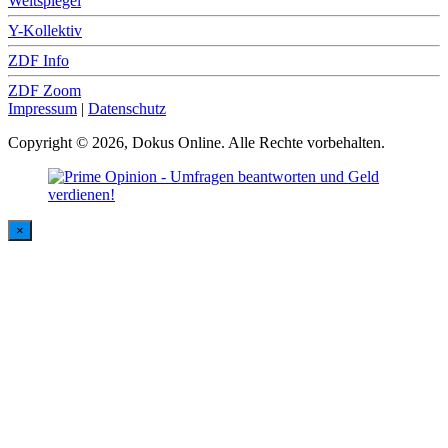
Weltspiegel
Y-Kollektiv
ZDF Info
ZDF Zoom
Impressum
|
Datenschutz
Copyright © 2026, Dokus Online. Alle Rechte vorbehalten.
×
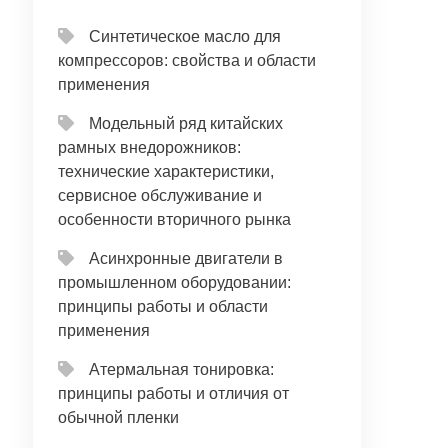
Синтетическое масло для
компрессоров: свойства и области
применения
Модельный ряд китайских
рамных внедорожников:
технические характеристики,
сервисное обслуживание и
особенности вторичного рынка
Асинхронные двигатели в
промышленном оборудовании:
принципы работы и области
применения
Атермальная тонировка:
принципы работы и отличия от
обычной пленки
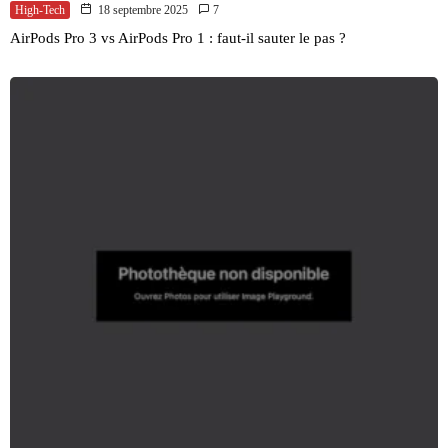
High-Tech
18 septembre 2025
7
AirPods Pro 3 vs AirPods Pro 1 : faut-il sauter le pas ?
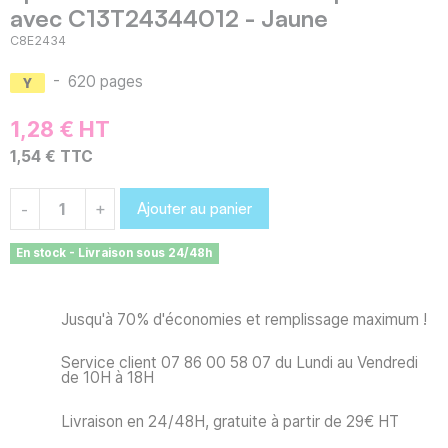
avec C13T24344012 - Jaune
C8E2434
-
620 pages
1,28 € HT
1,54 € TTC
Ajouter au panier
-
+
En stock - Livraison sous 24/48h
Jusqu'à 70% d'économies et remplissage maximum !
Service client 07 86 00 58 07 du Lundi au Vendredi
de 10H à 18H
Livraison en 24/48H, gratuite à partir de 29€ HT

◇ ◇ ◇ ◇ ◇ ◇ ◇

◆ What is needed ◆
The word "принципы" appears in some lines above. Return every one of those lines.

◆ Solution to this problem ◆
принципы работы и области
принципы работы и отличия от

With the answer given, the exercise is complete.